Source texts of formatted documents:
"""
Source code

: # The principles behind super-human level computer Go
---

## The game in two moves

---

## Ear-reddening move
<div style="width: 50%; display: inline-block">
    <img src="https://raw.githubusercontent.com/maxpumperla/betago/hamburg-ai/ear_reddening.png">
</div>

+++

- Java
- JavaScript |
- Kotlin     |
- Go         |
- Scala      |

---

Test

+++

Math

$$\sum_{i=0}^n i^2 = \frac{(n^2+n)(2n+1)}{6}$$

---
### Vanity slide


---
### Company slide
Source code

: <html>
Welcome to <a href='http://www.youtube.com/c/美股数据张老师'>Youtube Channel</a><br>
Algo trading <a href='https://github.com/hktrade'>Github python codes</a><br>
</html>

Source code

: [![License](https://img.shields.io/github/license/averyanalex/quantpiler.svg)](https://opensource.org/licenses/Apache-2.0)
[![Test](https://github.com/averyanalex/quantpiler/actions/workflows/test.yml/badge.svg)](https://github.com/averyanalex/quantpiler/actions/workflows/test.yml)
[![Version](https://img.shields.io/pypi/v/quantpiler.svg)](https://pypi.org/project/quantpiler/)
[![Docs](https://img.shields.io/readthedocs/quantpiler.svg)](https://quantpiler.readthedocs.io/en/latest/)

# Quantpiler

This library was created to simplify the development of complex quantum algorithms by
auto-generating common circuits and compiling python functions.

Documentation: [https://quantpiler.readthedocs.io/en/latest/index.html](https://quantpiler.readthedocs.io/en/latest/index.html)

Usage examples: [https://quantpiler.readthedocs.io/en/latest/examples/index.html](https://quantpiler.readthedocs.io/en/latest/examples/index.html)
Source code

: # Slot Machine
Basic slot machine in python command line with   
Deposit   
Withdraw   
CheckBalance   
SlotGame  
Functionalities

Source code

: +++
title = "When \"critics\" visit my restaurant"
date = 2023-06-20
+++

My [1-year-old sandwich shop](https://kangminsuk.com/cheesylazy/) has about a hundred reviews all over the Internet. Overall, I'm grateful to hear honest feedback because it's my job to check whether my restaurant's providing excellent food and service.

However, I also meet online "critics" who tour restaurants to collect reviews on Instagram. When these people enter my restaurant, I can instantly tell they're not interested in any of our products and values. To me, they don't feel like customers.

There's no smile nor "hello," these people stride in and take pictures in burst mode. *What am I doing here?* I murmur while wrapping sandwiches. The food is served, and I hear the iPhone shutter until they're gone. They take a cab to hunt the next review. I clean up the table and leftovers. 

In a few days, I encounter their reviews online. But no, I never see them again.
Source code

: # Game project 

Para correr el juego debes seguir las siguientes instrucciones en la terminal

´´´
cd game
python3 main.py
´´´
"""
EXERCISE DESCRIPTION: Copy out each record exactly as given, omitting none.

ANSWER BELOW:
Source code

: # The principles behind super-human level computer Go
---

## The game in two moves

---

## Ear-reddening move
<div style="width: 50%; display: inline-block">
    <img src="https://raw.githubusercontent.com/maxpumperla/betago/hamburg-ai/ear_reddening.png">
</div>

+++

- Java
- JavaScript |
- Kotlin     |
- Go         |
- Scala      |

---

Test

+++

Math

$$\sum_{i=0}^n i^2 = \frac{(n^2+n)(2n+1)}{6}$$

---
### Vanity slide


---
### Company slide
Source code

: <html>
Welcome to <a href='http://www.youtube.com/c/美股数据张老师'>Youtube Channel</a><br>
Algo trading <a href='https://github.com/hktrade'>Github python codes</a><br>
</html>

Source code

: [![License](https://img.shields.io/github/license/averyanalex/quantpiler.svg)](https://opensource.org/licenses/Apache-2.0)
[![Test](https://github.com/averyanalex/quantpiler/actions/workflows/test.yml/badge.svg)](https://github.com/averyanalex/quantpiler/actions/workflows/test.yml)
[![Version](https://img.shields.io/pypi/v/quantpiler.svg)](https://pypi.org/project/quantpiler/)
[![Docs](https://img.shields.io/readthedocs/quantpiler.svg)](https://quantpiler.readthedocs.io/en/latest/)

# Quantpiler

This library was created to simplify the development of complex quantum algorithms by
auto-generating common circuits and compiling python functions.

Documentation: [https://quantpiler.readthedocs.io/en/latest/index.html](https://quantpiler.readthedocs.io/en/latest/index.html)

Usage examples: [https://quantpiler.readthedocs.io/en/latest/examples/index.html](https://quantpiler.readthedocs.io/en/latest/examples/index.html)
Source code

: # Slot Machine
Basic slot machine in python command line with   
Deposit   
Withdraw   
CheckBalance   
SlotGame  
Functionalities

Source code

: +++
title = "When \"critics\" visit my restaurant"
date = 2023-06-20
+++

My [1-year-old sandwich shop](https://kangminsuk.com/cheesylazy/) has about a hundred reviews all over the Internet. Overall, I'm grateful to hear honest feedback because it's my job to check whether my restaurant's providing excellent food and service.

However, I also meet online "critics" who tour restaurants to collect reviews on Instagram. When these people enter my restaurant, I can instantly tell they're not interested in any of our products and values. To me, they don't feel like customers.

There's no smile nor "hello," these people stride in and take pictures in burst mode. *What am I doing here?* I murmur while wrapping sandwiches. The food is served, and I hear the iPhone shutter until they're gone. They take a cab to hunt the next review. I clean up the table and leftovers. 

In a few days, I encounter their reviews online. But no, I never see them again.
Source code

: # Game project 

Para correr el juego debes seguir las siguientes instrucciones en la terminal

´´´
cd game
python3 main.py
´´´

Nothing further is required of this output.